Third, the unequal distribution of costs and benefits and the reinforcing or reducing of pre-existing inequalities has political implications in terms of the altered power relationships that then result.
In addition, political ecology attempts to provide critiques and alternatives in the interplay of the environment and political, economic and social factors. Paul Robbins asserts that the discipline has a "normative understanding that there are very likely better, less coercive, less exploitative, and more sustainable ways of doing things".
From these assumptions, political ecology can be used to:
inform policymakers and organizations of the complexities surrounding environment and development, thereby contributing to better environmental governance.
understand the decisions that communities make about the natural environment in the context of their political environment, economic pressure, and societal regulations.
look at how unequal relations in and among societies affect the natural environment, especially in context of government policy.
Scope and influences
Political ecology's movement as a field since its inception in the 1970s has complicated its scope and goals. Through the discipline's history, certain influences have grown more and less influential in determining the focus of study. Peter A. Walker traces the importance of the ecological sciences in political ecology. He points to the transition, for many critics, from a ‘structuralist’ approach through the 1970s and 1980s, in which ecology maintains a key position in the discipline, to a 'poststructuralist' approach with an emphasis on the 'politics' in political ecology. This turn has raised questions as to the differentiation with environmental politics as well as the field's use of the term of 'ecology'. Political ecological research has shifted from investigating political influence on the earth's surface to the focus on spatial-ecological influences on politics and power—a scope reminiscent of environmental politics.
Much has been drawn from cultural ecology, a form of analysis that showed how culture depends upon, and is influenced by, the material conditions of society (political ecology has largely eclipsed cultural ecology as a form of analysis according to Walker.) As Walker states, "whereas cultural ecology and systems theory emphasize[s] adaptation and homeostasis, political ecology emphasize[s] the role of political economy as a force of maladaptation and instability".
Political ecologists often use political economy frameworks to analyze environmental issues. Early and prominent examples of this were Silent Violence: Food, Famine and Peasantry in Northern Nigeria by Michael Watts in 1983, which traced the famine in northern Nigeria during the 1970s to the effects of colonialism, rather than an inevitable consequence of the drought in the Sahel, and The Political Economy of Soil Erosion in Developing Countries by Piers Blaikie in 1985, which traced land degradation in Africa to colonial policies of land appropriation, rather than over-exploitation by African farmers.
Relationship to anthropology and geography
Originating in the 18th and 19th centuries with philosophers such as Adam Smith, Karl Marx, and Thomas Malthus, political economy attempted to explain the relationships between economic production and political processes. It tended toward overly structuralist explanations, focusing on the role of individual economic relationships in the maintenance of social order. Eric Wolf used political economy in a neo-Marxist framework which began addressing the role of local cultures as a part of the world capitalist system, refusing to see those cultures as "primitive isolates". But environmental effects on political and economic processes were under-emphasised.

_Provided data_
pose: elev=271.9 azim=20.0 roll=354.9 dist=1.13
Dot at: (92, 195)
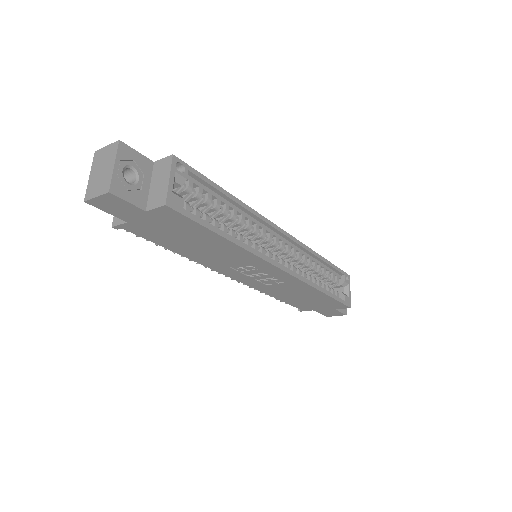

_Written task 1_
Edit the political ecology passage from "understand the decisions" to "of government policy.", putting "state policy" in place of "government policy".
_Written task 2_
In the political ecology passage, who wrote Silent Violence: Food, Famine and Peasantry in Northern Nigeria, and in what year?
None of the data is needed here.

_Task result 1_
understand the decisions that communities make about the natural environment in the context of their political environment, economic pressure, and societal regulations.
look at how unequal relations in and among societies affect the natural environment, especially in context of state policy.

_Task result 2_
Michael Watts, in 1983.